Inzwischen haben bereits 20 der abgesprochenen Direktoren eine Klage beim flämischen Kinderrechts-Kommissar eingereicht. 200 weitere Institute haben entsprechende Probleme gemeldet. Sie haben, wie die meisten anderen Schulen, ein Problem damit, Lehrer, die in Rente gehen oder die krank werden, auch nur kurzfristig und zeitlich begrenzt ersetzen zu können.

Marie-Jeanne Baelmans vom Schulleiterverband VLVO sagte dazu gegenüber VRT NWS: „Das Recht auf Unterricht kann stellenweise nicht mehr garantiert werden, weil kein Ersatz zu finden ist. Die Situation ist rundweg himmelschreiend und in so vielen Schulen kommen die gleichen Probleme vor. Die Rechte von Kindern werden so geschunden.“ Baelmans hofft jetzt auf eine Reaktion auf politischer Ebene.

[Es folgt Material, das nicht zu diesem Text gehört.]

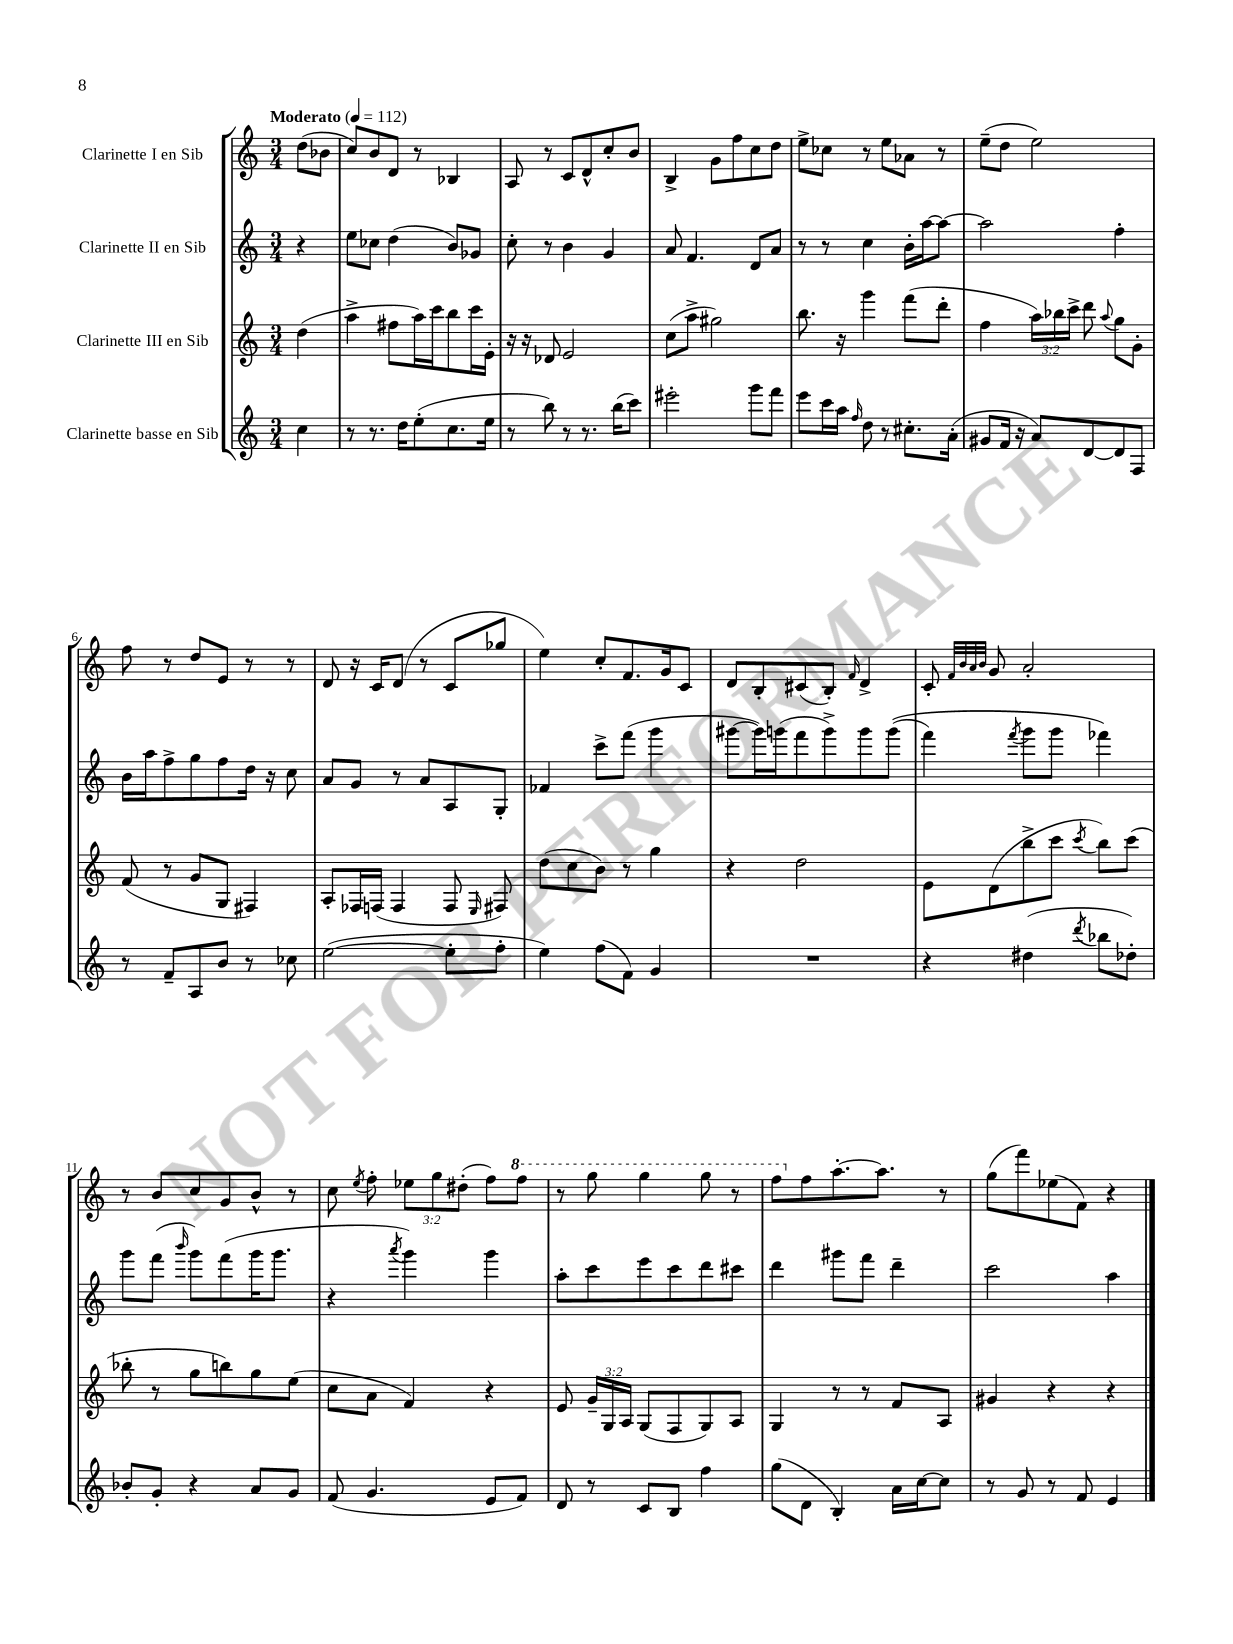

**kern	**kern	**kern	**kern
*part4	*part3	*part2	*part1
*staff4	*staff3	*staff2	*staff1
*I"Clarinette basse en Sib	*I"Clarinette III en Sib	*I"Clarinette II en Sib	*I"Clarinette I en Sib
*clefG2	*clefG2	*clefG2	*clefG2
*k[]	*k[]	*k[]	*k[]
*M3/4	*M3/4	*M3/4	*M3/4
*MM112	*MM112	*MM112	*MM112
=	=	=	=
!	!	!	!LO:TX:a:B:t=Moderato
4cc\	(4dd\	4r	(8dd\L
.	.	.	8b-X\J
=1	=1	=1	=1
8r	4aa^\	8ee\L	8cc/L)
8.r	.	8cc-X\J	8b/
.	8ff#X\L	(4dd\	8d/J
16dd\KL	.	.	.
(8ee'\	16aa\L)	.	8r
.	16ccc\J	.	.
8.cc\	8bb\	8b/L)	4B-X/
.	16ccc\L	8g-X/J	.
16ee\Jk	16e'\JJ	.	.
=2	=2	=2	=2
8r	16r	8cc'\	8A/
.	16r	.	.
8bb\)	8d-X/	8r	8r
8r	2e/	4b\	8c/L
8.r	.	.	8d^^/
.	.	4g/	8cc'/
(16bb\KL	.	.	.
8ccc\J)	.	.	8b/J
=3	=3	=3	=3
2eee#X'\	(8cc\L	8a/	4B^/
.	8aa^\J	4.f/	.
.	2gg#X\)	.	8g\L
.	.	.	8ff\
8ggg\L	.	8d/L	8cc\
8fff\J	.	8a/J	8dd\J
=4	=4	=4	=4
8eee\L	8.bb\	8r	8ee^\L
16ccc\L	.	8r	8cc-X\J
16aa\JJ	16r	.	.
16qqff/	.	.	.
8dd\	4ggg\	4cc\	8r
8r	.	.	8ee\L
8.cc#X'\L	(8fff\L	16b'\LL	8a-X\J
.	.	[16aa\J	.
.	8ddd'\J	8aa\J_	8r
(16a'\Jk	.	.	.
=5	=5	=5	=5
8g#X/L	4ff\	2aa\]	(8ee~\L
16f/Jk	.	.	8dd\J
16r	.	.	.
8a/L)	24aa\LL)	.	2ee\)
.	24bb-X\	.	.
.	24ccc^\JJ	.	.
[8d/	8ddd\	.	.
.	8qqaa/	.	.
8d/]	8gg\L	4ff'\	.
8F/J	8g'\J	.	.
!!LO:LB:g=z
=6	=6	=6	=6
8r	(8f/	16b\LL	8ff\
.	.	16aa\J	.
8f~/L	8r	8ff^\	8r
8A/	8g/L	8gg\	8dd/L
8b/J	8G/J	8ff\	8e/J
8r	4F#X/)	16dd\Jk	8r
.	.	16r	.
8cc-X\	.	8cc\	8r
=7	=7	=7	=7
([2ee\	8A'/L	8a/L	8d/
.	16F-X/L	8g/J	16r
.	(16Fn/JJ	.	16c/KL
.	4F/	8r	(8d/J
.	.	8a/L	8r
8ee'\L]	8F/	8A/	8c/L
.	16qqE/	.	.
8ff'\J	8F#X/)	8G'/J	8gg-X/J
=8	=8	=8	=8
4ee\)	(8dd\L	4f-X/	4ee\)
.	8cc\	.	.
(8ff\L	8b\J)	8ccc^\L	8cc'/L
8f\J)	8r	(8fff\J	8.f/
4g/	4gg\	4ggg\	.
.	.	.	16g/k
.	.	.	8c/J
=9	=9	=9	=9
2.r	4r	[8ggg#X\L	8d/L
.	.	16ggg#\L])	8B'/
.	.	(16gggn\J	.
.	2dd\	8fff\	(8c#X/
.	.	8ggg^\)	8B'/J)
.	.	.	16qqf/
.	.	8ggg\	4d^/
.	.	((8ggg\J	.
=10	=10	=10	=10
4r	8e\L	4fff\)	8c'/
.	.	.	32qqf/LLL
.	.	.	32qqb/
.	.	.	32qqa/
.	.	.	32qqb/JJJ
.	(8d\	.	8g/
.	.	8qfff/	.
(4dd#X\	8bb^\	8ggg\L	2a'/
.	8ccc\J	8ggg\J	.
8qddd/	8qccc/	.	.
8bb-X\L	8bb\L)	4fff-X\)	.
8dd-X'\J)	(8ccc\J	.	.
!!LO:LB:g=z
=11	=11	=11	=11
8b-X'/L	8bb-X'\	8ggg\L	8r
8g'/J	8r	(8fff\J	8b/L
.	.	16qqbbb/	.
4r	8gg\L	8ggg\L)	8cc/
.	8bbn\)	(8fff\	8g/
8a/L	8gg\	16ggg\K	8b^^/J
.	.	8.ggg\J	.
8g/J	(8ee\J	.	8r
=12	=12	=12	=12
(8f/	8cc\L	4r	8cc\
.	.	.	8qee/
4.g/	8a\J	.	8ff'\
.	.	8qaaa/	.
.	4f/)	4ggg\)	12ee-X\L
.	.	.	12gg\
.	.	.	(12dd#X'\J
8e/L	4r	4ggg\	8ff\L)
*	*	*	*8va
8f/J)	.	.	8fff\J
=13	=13	=13	=13
8d/	8e/	8aa'\L	8r
8r	24g~/LL	8ccc\	8ggg\
.	24G/	.	.
.	24A/JJ	.	.
8c/L	(8G/L	8eee\	4ggg\
8B/J	8F/	8ccc\	.
4ff\	8G/)	8ddd\	8ggg\
.	8A/J	8ccc#X\J	8r
=14	=14	=14	=14
(8gg\L	4G/	4ddd\	8fff\L
*	*	*	*X8va
8d\J	.	.	8ff\
4B'/)	8r	8ggg#X\L	[8.aa'\
.	8r	8fff\J	.
.	.	.	8.aa\J]
16a\LL	8f/L	4ddd~\	.
[16cc\J	.	.	.
8cc\J]	8A/J	.	8r
=15	=15	=15	=15
8r	4g#X/	2ccc\	(8gg\L
8g/	.	.	8fff\)
8r	4r	.	(8ee-X\
8f/	.	.	8f\J)
4e/	4r	4aa\	4r
==	==	==	==
*-	*-	*-	*-
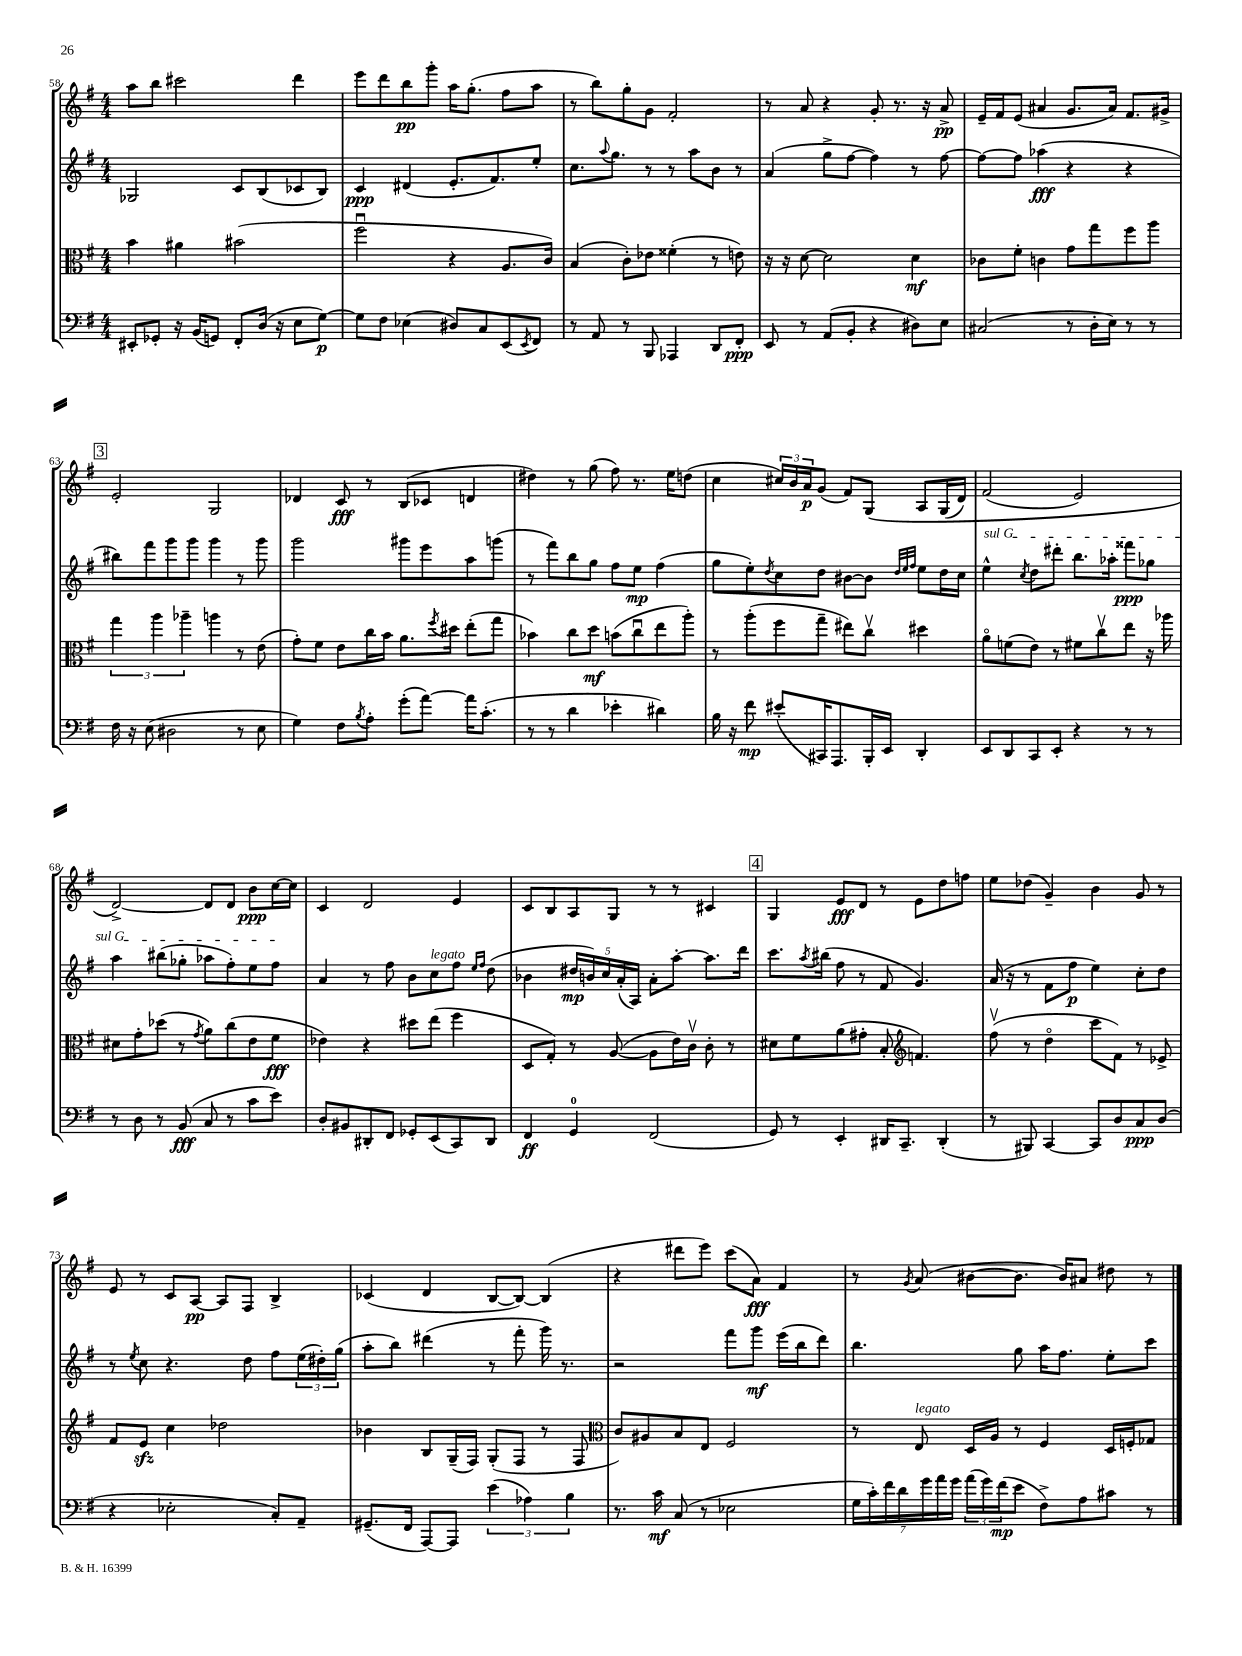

„Dass so viele Klagen eingereicht werden wird hoffentlich dafür sorgen, dass das Thema auf die Tagesordnung der hohen Politik gesetzt werden kann.“

Marie-Jeanne Baelmans, flämischer Schulleiterverband VLVO

Der Lehrermangel in Flandern ist nichts neues, denn dieser Beruf gilt hier schon längst als „Engpassberuf“. In den Augen der betroffenen Schulleiter ist es nicht 5 vor 12, sondern bereits 5 nach 12. Das Problem stehe eigentlich bereits die gesamte Legislaturperiode auf der Tagesordnung, doch die von der flämischen Landesregierung eingerichtete Lehrerplattform, auf Lehrer ohne feste Abstellung Aushilfsstellen übernehmen können, reicht nicht aus.

Flanderns Bildungsministerin Hilde Crevits (CD&V) hat bereits mehrere Maßnahmen ergriffen, um das Problem des Lehrermangels in den Griff zu bekommen. Jetzt will sie verstärkt für den Lehrerberuf werben und mit entsprechenden PR-Feldzügen die Attraktivität dieses Berufs einmal mehr bewerben.